Oil and gas ban a 'death sentence' for Taranaki - Duncan Garner

Duncan Garner says the Prime Minister needs to get on a plane to Taranaki to front up to the community he says has been dealt a "death sentence".

Jacinda Ardern and Megan Woods, Minister of Energy and Resources, announced on Thursday morning there would be no more permits offered for offshore oil and gas exploration.

Garner says Ms Ardern had "put pressure on herself" to do something, after calling climate change her generation's "nuclear-free moment" last year.

"It had to happen really, didn't it?" he asked viewers of The AM Show. "If you say that, you've got to do something."

The decision doesn't affect existing permits, some of which run for another two decades, but Garner says it puts 10,000 jobs and the entire industry at risk.

"It will slowly just die out. Jobs, jobs, jobs and jobs - we're not sure what the fallout will be of course, but these are high-paying jobs - 10,000 people in the industry, average wage is $100,000. This is a death sentence for the industry in Taranaki. There's no chance of a fancy lawyer and an appeal because there's no appeal court here."

Duncan Garner.
Duncan Garner. Photo credit: The AM Show

The Government says there only 3900 people directly employed in the fossil fuel industry in Taranaki, and the transition will be slow enough that other, greener jobs will emerge in their place.

"No one that has woken up this morning to this news that is currently employed in this industry has any reason to think their job is going to disappear overnight," Ms Woods told him. "It is exactly the opposite."

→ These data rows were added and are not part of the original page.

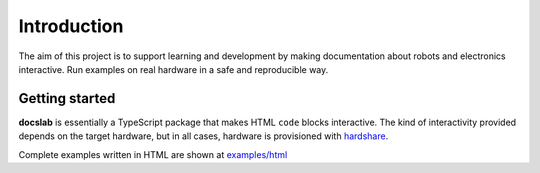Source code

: Introduction
============

The aim of this project is to support learning and development by making
documentation about robots and electronics interactive.
Run examples on real hardware in a safe and reproducible way.

Getting started
---------------

**docslab** is essentially a TypeScript package that makes HTML ``code`` blocks
interactive. The kind of interactivity provided depends on the target hardware,
but in all cases, hardware is provisioned with hardshare_.


Complete examples written in HTML are shown at `<examples/html>`_


.. _hardshare: https://github.com/rerobots/hardshare
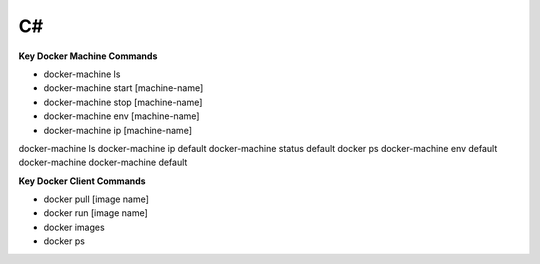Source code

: ========================
C#
========================

**Key Docker Machine Commands**

- docker-machine ls
- docker-machine start [machine-name]
- docker-machine stop [machine-name]
- docker-machine env [machine-name]
- docker-machine ip [machine-name]


docker-machine ls
docker-machine ip default
docker-machine status default
docker ps
docker-machine env default
docker-machine
docker-machine default

**Key Docker Client Commands**

- docker pull [image name]
- docker run [image name]
- docker images
- docker ps
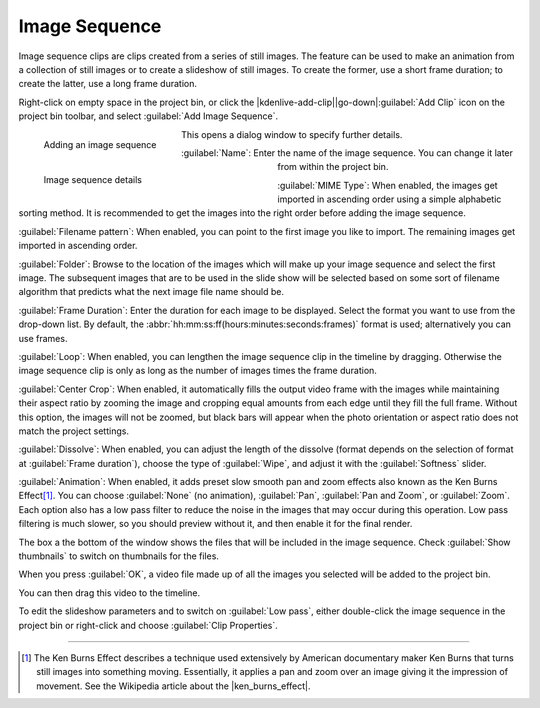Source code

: .. meta::
   :description: Kdenlive Documentation - Project Bin - Image Sequence
   :keywords: KDE, Kdenlive, add clips, image, image sequence, title clip, editing, timeline, documentation, user manual, video editor, open source, free, learn, easy

.. metadata-placeholder

   :authors: - Annew (https://userbase.kde.org/User:Annew)
             - Claus Christensen
             - Yuri Chornoivan
             - Gallaecio (https://userbase.kde.org/User:Gallaecio)
             - Simon Eugster <simon.eu@gmail.com>
             - Ttguy (https://userbase.kde.org/User:Ttguy)
             - Jack (https://userbase.kde.org/User:Jack)
             - Roger (https://userbase.kde.org/User:Roger)
             - Carl Schwan <carl@carlschwan.eu>
             - Eugen Mohr
             - Tenzen (https://userbase.kde.org/User:Tenzen)
             - Bernd Jordan (https://discuss.kde.org/u/berndmj)

   :license: Creative Commons License SA 4.0

     

Image Sequence
==============

Image sequence clips are clips created from a series of still images. The feature can be used to make an animation from a collection of still images or to create a slideshow of still images. To create the former, use a short frame duration; to create the latter, use a long frame duration.

Right-click on empty space in the project bin, or click the |kdenlive-add-clip|\ |go-down|\ :guilabel:`Add Clip` icon on the project bin toolbar, and select :guilabel:`Add Image Sequence`.

.. container:: clear-both

   .. figure:: /images/project_and_asset_management/project_bin_add_image_sequence.webp
      :align: left
      :width: 206px
      :figwidth: 206px
      :alt: project_bin_add_image_sequence

      Adding an image sequence

   This opens a dialog window to specify further details.

.. rst-class:: clear-both

.. container:: clear-both

   .. figure:: /images/project_and_asset_management/project_bin_image_sequence.webp
      :align: left
      :width: 360px
      :figwidth: 360px
      :alt: project_bin_image_sequence

      Image sequence details

.. rst-class:: clear-both

:guilabel:`Name`: Enter the name of the image sequence. You can change it later from within the project bin.

:guilabel:`MIME Type`: When enabled, the images get imported in ascending order using a simple alphabetic sorting method. It is recommended to get the images into the right order before adding the image sequence. 

:guilabel:`Filename pattern`:  When enabled, you can point to the first image you like to import. The remaining images get imported in ascending order.

:guilabel:`Folder`: Browse to the location of the images which will make up your image sequence and select the first image. The subsequent images that are to be used in the slide show will be selected based on some sort of filename algorithm that predicts what the next image file name should be.

:guilabel:`Frame Duration`: Enter the duration for each image to be displayed. Select the format you want to use from the drop-down list. By default, the :abbr:`hh:mm:ss:ff(hours:minutes:seconds:frames)` format is used; alternatively you can use frames.

:guilabel:`Loop`: When enabled, you can lengthen the image sequence clip in the timeline by dragging. Otherwise the image sequence clip is only as long as the number of images times the frame duration.

:guilabel:`Center Crop`: When enabled, it automatically fills the output video frame with the images while maintaining their aspect ratio by zooming the image and cropping equal amounts from each edge until they fill the full frame. Without this option, the images will not be zoomed, but black bars will appear when the photo orientation or aspect ratio does not match the project settings.

:guilabel:`Dissolve`: When enabled, you can adjust the length of the dissolve (format depends on the selection of format at :guilabel:`Frame duration`), choose the type of :guilabel:`Wipe`, and adjust it with the :guilabel:`Softness` slider.

:guilabel:`Animation`: When enabled, it adds preset slow smooth pan and zoom effects also known as the Ken Burns Effect\ [1]_. You can choose :guilabel:`None` (no animation), :guilabel:`Pan`, :guilabel:`Pan and Zoom`, or :guilabel:`Zoom`. Each option also has a low pass filter to reduce the noise in the images that may occur during this operation. Low pass filtering is much slower, so you should preview without it, and then enable it for the final render.

The box a the bottom of the window shows the files that will be included in the image sequence. Check :guilabel:`Show thumbnails` to switch on thumbnails for the files.

When you press :guilabel:`OK`, a video file made up of all the images you selected will be added to the project bin.

You can then drag this video to the timeline.

To edit the slideshow parameters and to switch on :guilabel:`Low pass`, either double-click the image sequence in the project bin or right-click and choose :guilabel:`Clip Properties`.


----

.. |ken_burns_effect| raw:: html

   <a href="https://en.wikipedia.org/wiki/Ken_Burns_effect" target="_blank">Ken Burns Effect</a>
   

.. [1] The Ken Burns Effect describes a technique used extensively by American documentary maker Ken Burns that turns still images into something moving. Essentially, it applies a pan and zoom over an image giving it the impression of movement. See the Wikipedia article about the |ken_burns_effect|.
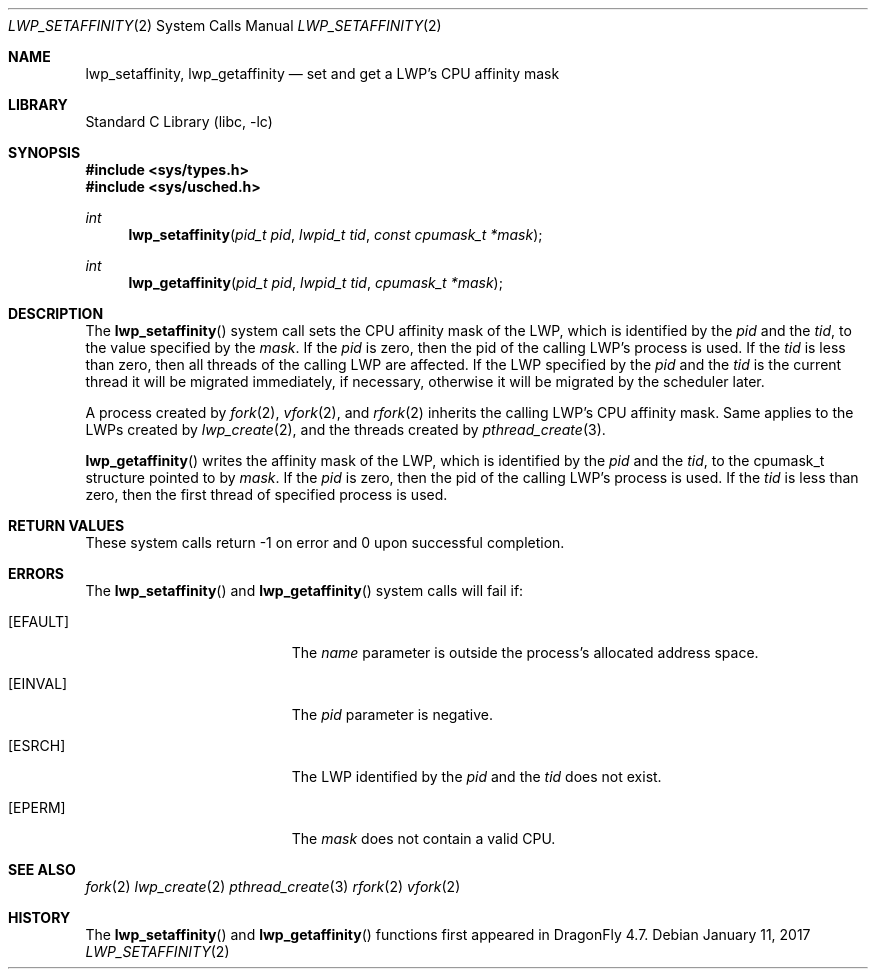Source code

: .\" Copyright (c) 2017 The DragonFly Project.  All rights reserved.
.\"
.\" This code is derived from software contributed to The DragonFly Project
.\" by Sepherosa Ziehau <sepherosa@gmail.com>.
.\"
.\" Redistribution and use in source and binary forms, with or without
.\" modification, are permitted provided that the following conditions
.\" are met:
.\"
.\" 1. Redistributions of source code must retain the above copyright
.\"    notice, this list of conditions and the following disclaimer.
.\" 2. Redistributions in binary form must reproduce the above copyright
.\"    notice, this list of conditions and the following disclaimer in
.\"    the documentation and/or other materials provided with the
.\"    distribution.
.\" 3. Neither the name of The DragonFly Project nor the names of its
.\"    contributors may be used to endorse or promote products derived
.\"    from this software without specific, prior written permission.
.\"
.\" THIS SOFTWARE IS PROVIDED BY THE COPYRIGHT HOLDERS AND CONTRIBUTORS
.\" ``AS IS'' AND ANY EXPRESS OR IMPLIED WARRANTIES, INCLUDING, BUT NOT
.\" LIMITED TO, THE IMPLIED WARRANTIES OF MERCHANTABILITY AND FITNESS
.\" FOR A PARTICULAR PURPOSE ARE DISCLAIMED.  IN NO EVENT SHALL THE
.\" COPYRIGHT HOLDERS OR CONTRIBUTORS BE LIABLE FOR ANY DIRECT, INDIRECT,
.\" INCIDENTAL, SPECIAL, EXEMPLARY OR CONSEQUENTIAL DAMAGES (INCLUDING,
.\" BUT NOT LIMITED TO, PROCUREMENT OF SUBSTITUTE GOODS OR SERVICES;
.\" LOSS OF USE, DATA, OR PROFITS; OR BUSINESS INTERRUPTION) HOWEVER CAUSED
.\" AND ON ANY THEORY OF LIABILITY, WHETHER IN CONTRACT, STRICT LIABILITY,
.\" OR TORT (INCLUDING NEGLIGENCE OR OTHERWISE) ARISING IN ANY WAY OUT
.\" OF THE USE OF THIS SOFTWARE, EVEN IF ADVISED OF THE POSSIBILITY OF
.\" SUCH DAMAGE.
.\"
.Dd January 11, 2017
.Dt LWP_SETAFFINITY 2
.Os
.Sh NAME
.Nm lwp_setaffinity,
.Nm lwp_getaffinity
.Nd set and get a LWP's CPU affinity mask
.Sh LIBRARY
.Lb libc
.Sh SYNOPSIS
.In sys/types.h
.In sys/usched.h
.Ft int
.Fn lwp_setaffinity "pid_t pid" "lwpid_t tid" "const cpumask_t *mask"
.Ft int
.Fn lwp_getaffinity "pid_t pid" "lwpid_t tid" "cpumask_t *mask"
.Sh DESCRIPTION
The
.Fn lwp_setaffinity
system call sets the CPU affinity mask of the LWP,
which is identified by the
.Fa pid
and the
.Fa tid ,
to the value specified by the
.Fa mask .
If the
.Fa pid
is zero,
then the pid of the calling LWP's process is used.
If the
.Fa tid
is less than zero,
then all threads of the calling LWP are affected.
If the LWP specified by the
.Fa pid
and the
.Fa tid
is the current thread it will be migrated immediately,
if necessary, otherwise it will be migrated by the scheduler
later.
.Pp
A process created by
.Xr fork 2 ,
.Xr vfork 2 ,
and
.Xr rfork 2
inherits the calling LWP's CPU affinity mask.
Same applies to the LWPs created by
.Xr lwp_create 2 ,
and the threads created by
.Xr pthread_create 3 .
.Pp
.Fn lwp_getaffinity
writes the affinity mask of the LWP,
which is identified by the
.Fa pid
and the
.Fa tid ,
to the cpumask_t structure pointed to by
.Fa mask .
If the
.Fa pid
is zero,
then the pid of the calling LWP's process is used.
If the
.Fa tid
is less than zero,
then the first thread of specified process is used.
.Sh RETURN VALUES
These system calls return \-1 on error and
0 upon successful completion.
.Sh ERRORS
The
.Fn lwp_setaffinity
and
.Fn lwp_getaffinity
system calls will fail if:
.Bl -tag -width Er
.It Bq Er EFAULT
The
.Fa name
parameter is outside the process's allocated address space.
.It Bq Er EINVAL
The
.Fa pid
parameter is negative.
.It Bq Er ESRCH
The LWP identified by the
.Fa pid
and the
.Fa tid
does not exist.
.It Bq Er EPERM
The
.Fa mask
does not contain a valid CPU.
.El
.Sh SEE ALSO
.Xr fork 2
.Xr lwp_create 2
.Xr pthread_create 3
.Xr rfork 2
.Xr vfork 2
.Sh HISTORY
The
.Fn lwp_setaffinity
and
.Fn lwp_getaffinity
functions first appeared in
.Dx 4.7 .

That didn't deter Garner, who said it also puts the Government's already tight budget in a precarious place.

"The Prime Minister needs to explain what happens next, she needs to explain how we fill the gap in terms of income. This thing will raise $20 billion by 2025 - or will it? Will these companies walk away? Will taxes go up to pay for the hip operations the oil paid for?"

According to the Ministry of Business, Innovation and Employment, oil and gas royalties earned the country $193 million in the year to June 2016 - half of what made just four years before. Industry group PEPANZ says it contributes about $500 million a year in royalties and taxes.

Garner says Ms Ardern needs to drop her existing plans and get on a plane to Taranaki today. She presently has plans to make it down in May.

"You're going to go down there later in May, you say. Later in May? What about today and what about tomorrow? They want to hear from you, Prime Minister. It's a big move, I'd get on the plane a bit earlier."

Ms Ardern will later this week get on a plane, but she'll be heading to the other side fo the world for the Commonwealth Heads of Government Meeting in London.

Big and bold - and real

Despite his concerns about the effect it might have on  the local economy and the Government's coffers, Garner acknowledged it was a "big and bold" move.

"It won't save the planet, but its' a baby step to save the planet. It's a bold stamp and New Zealand can say,' Hey, we did this.' Because from today we are doing this. It's more than symbolism because it's real."

The only other countries that have made comparable moves to roll back fossil fuel exploration are Belize, Costa Rica and France.